We have seen how convolutional neural networks (CNNs) can be used for image classification. In this setting, the CNN classifier returns a fixed number of class probabilities per input image. Object detection, on the other hand, attempts to identify and locate any number of class instances by extending CNN classification to a variable number of region proposals, such as those captured by bounding boxes.
Object detectors form two major groups – one-stage and two-stage detectors. One-stage detectors, such as You Only Look Once (YOLO)1 are based on a single CNN, whereas two-stage detectors such as Faster R-CNN2 decouple region proposal and object detection into two separate CNN modules. One-stage detectors are generally faster though less accurate than their two-stage counterparts. Let us now briefly introduce YOLO.
The YOLO detector was first developed in 2015 using the Darknet framework, and since then various updates came out. As illustrated below, YOLO leverages the CNN receptive field to divide the image into a S x S grid. For each cell in the grid,
- it estimates the centre (x, y), size (w, h) and objectness score for each of B bounding boxes per cell (bounding boxes + confidence)
- it emits the probabilities of all C object classes (class probability map)
For a given input image, this large search space yields a three-dimensional tensor of size S x S x (B x 5 + C). Arriving at the final detections requires the filtering of high-confidence predictions, followed by non-maximum suppression (NMS) to keep those that meet a certain maximum overlap threshold.
In this tutorial we will use YOLOv33, the 2018 model update with the architecture represented below, inspired by feature pyramid networks. This particular version extends object detection to three different scales – owing to the introduction of residual blocks – each of which responsible for predicting three bounding boxes per cell. The model takes RGB images with 416 x 416 resolution as input and returns three tensors of size S x S x (15 + C), one per detection scale, where S is one of 52, 26 or 13. Furthermore, the model is trained to minimise the error between the bounding box coordinates (regression), class probabilities (multi-label classification) and objectness scores (logistic regression) of observed and predicted boxes.
◇ ◇ ◇ ◇ ◇
Please say which framework the object detection text gives for the first version of the YOLO detector in 2015. The listing is not relevant here.

* [Dataset records]
◇ ◇ ◇ ◇ ◇
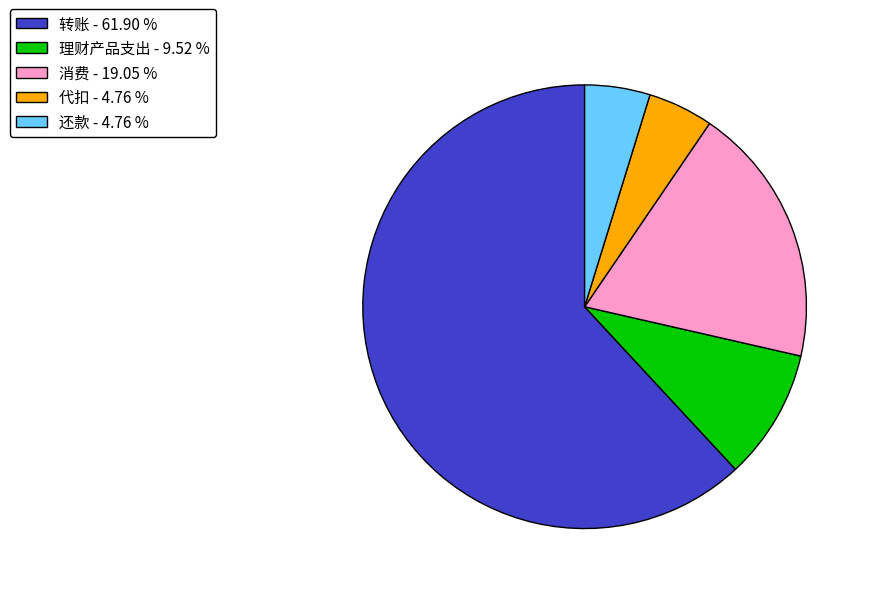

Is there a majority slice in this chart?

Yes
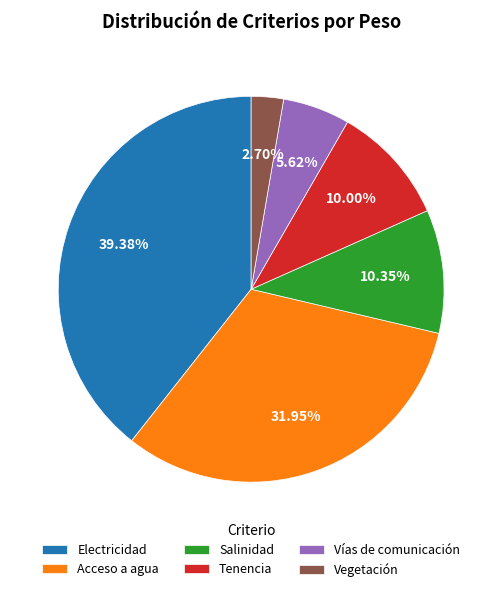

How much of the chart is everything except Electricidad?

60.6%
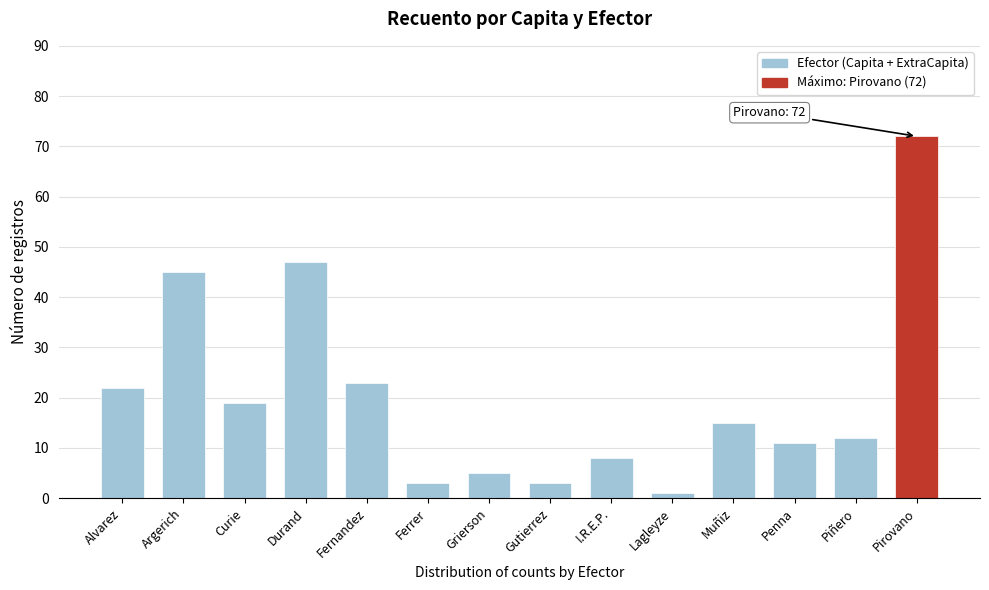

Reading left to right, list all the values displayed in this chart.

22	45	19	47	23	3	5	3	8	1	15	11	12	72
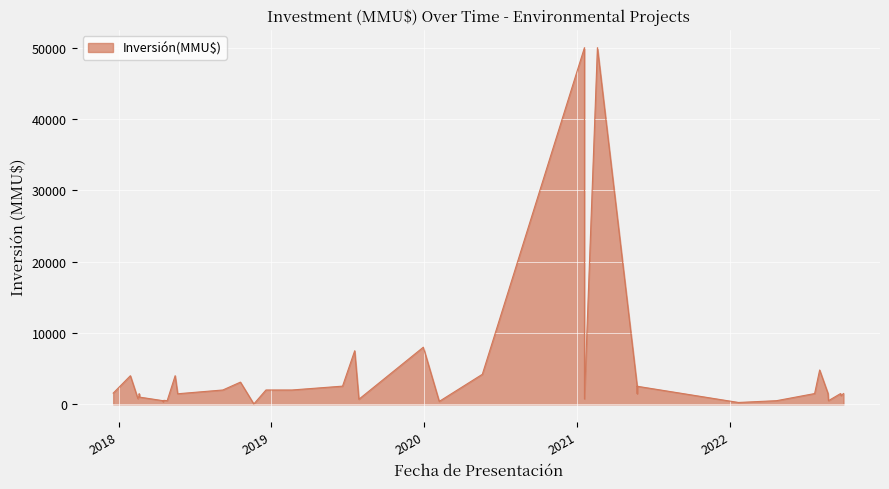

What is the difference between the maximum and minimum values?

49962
◇ ◇ ◇ ◇ ◇
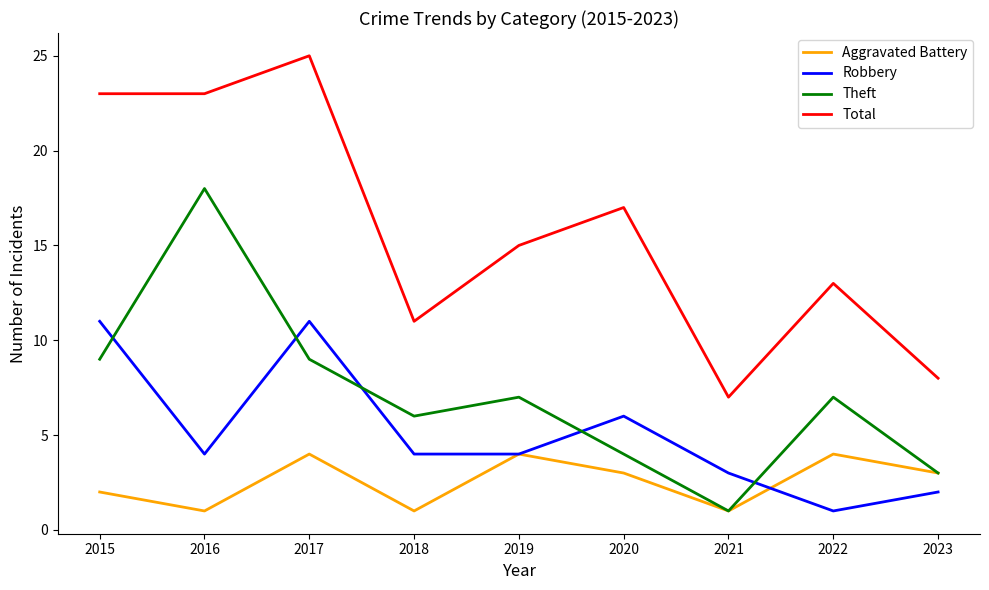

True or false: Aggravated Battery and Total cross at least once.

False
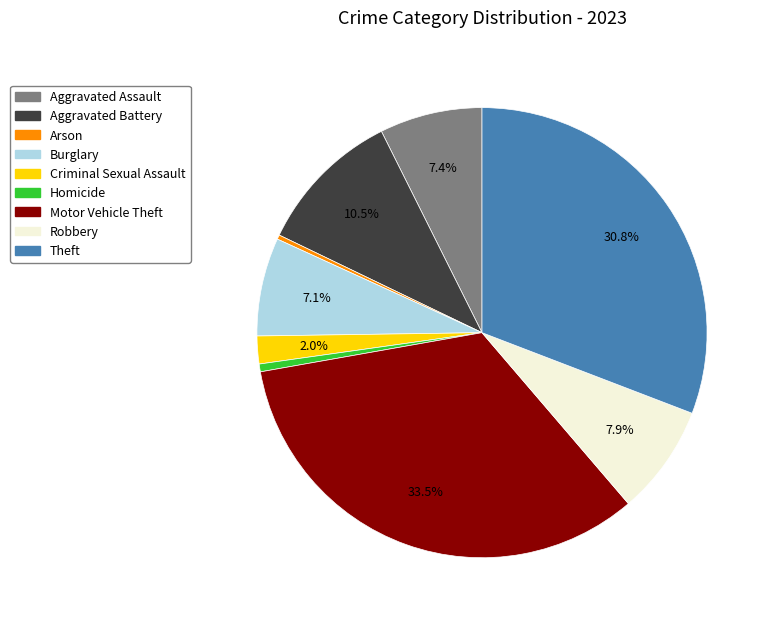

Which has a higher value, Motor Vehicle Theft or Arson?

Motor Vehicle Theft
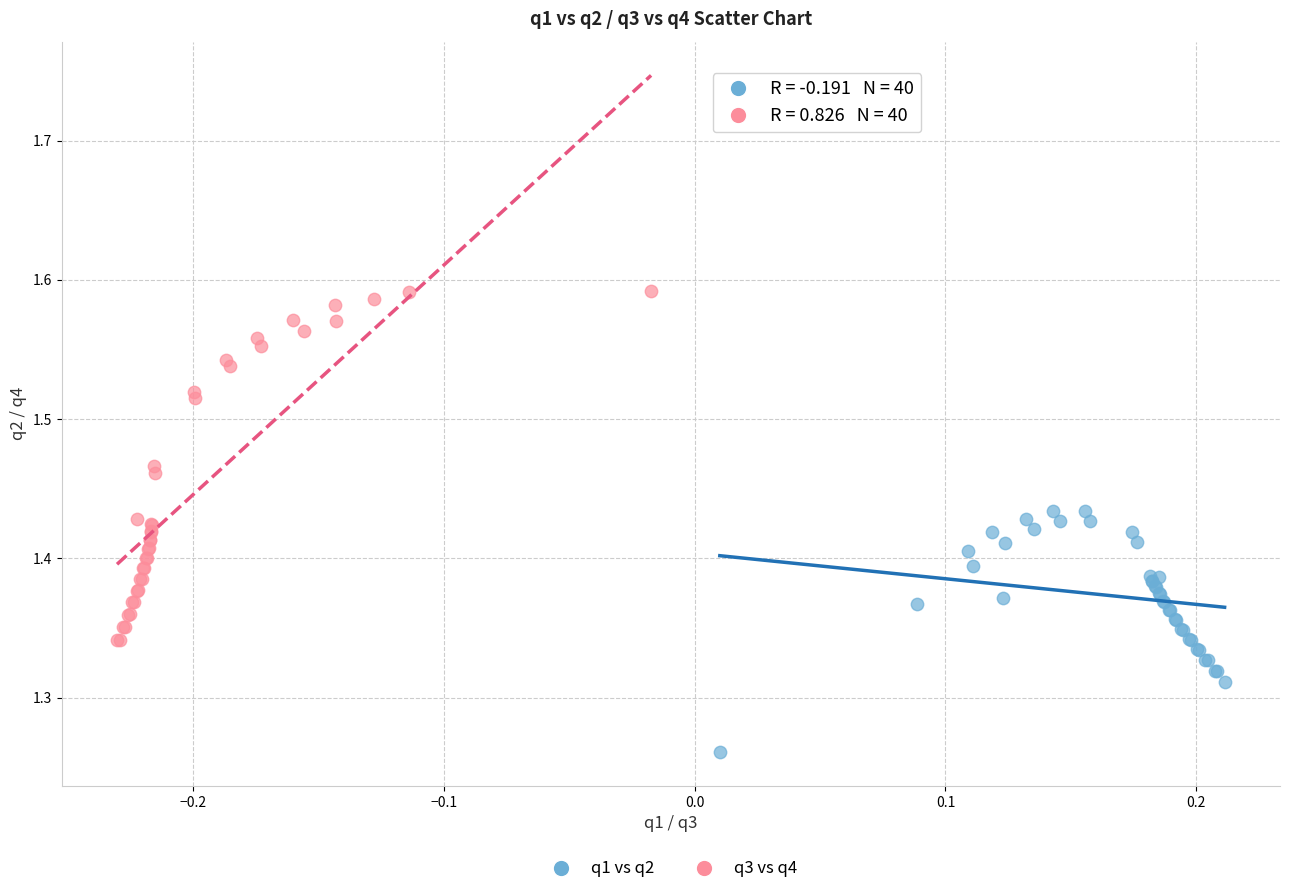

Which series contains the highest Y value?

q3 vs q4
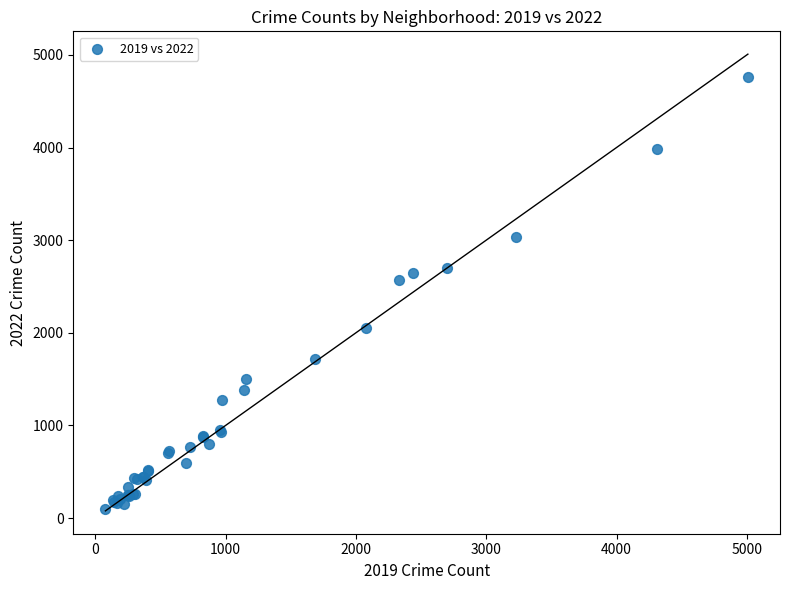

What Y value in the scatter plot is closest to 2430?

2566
◇ ◇ ◇ ◇ ◇
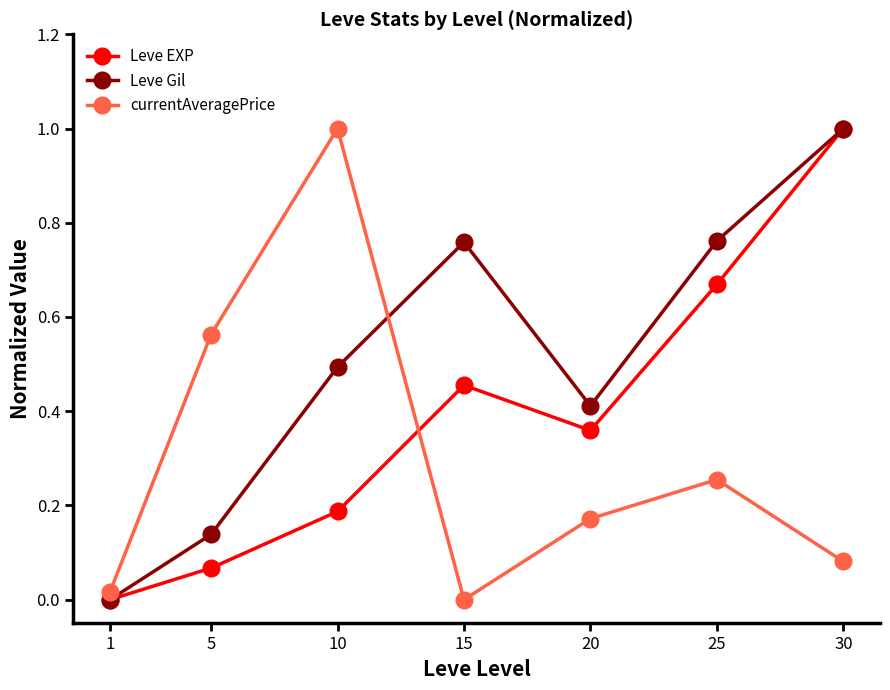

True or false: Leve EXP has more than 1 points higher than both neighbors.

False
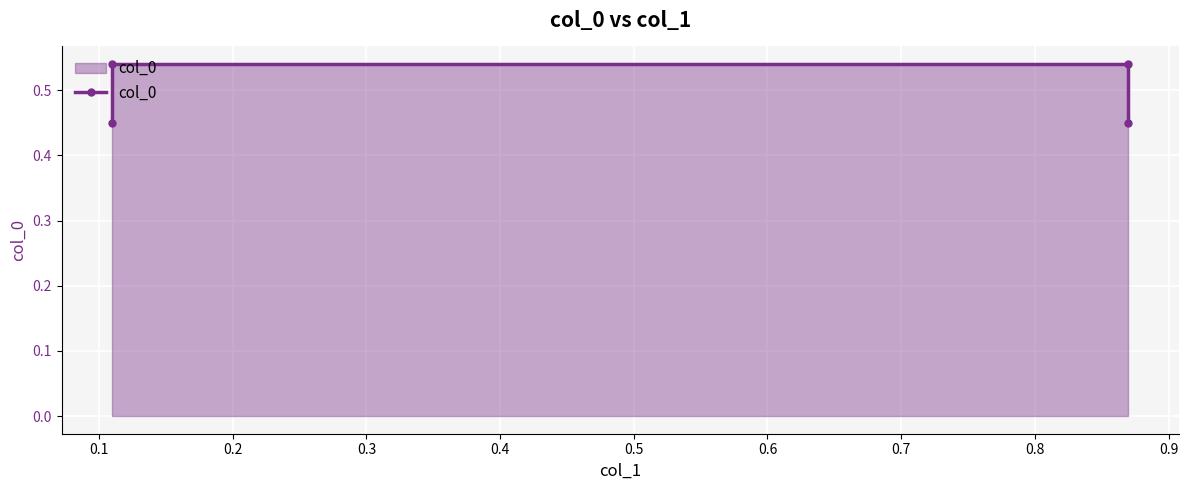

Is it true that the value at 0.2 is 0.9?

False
◇ ◇ ◇ ◇ ◇
* [Expected answer] The Darknet framework.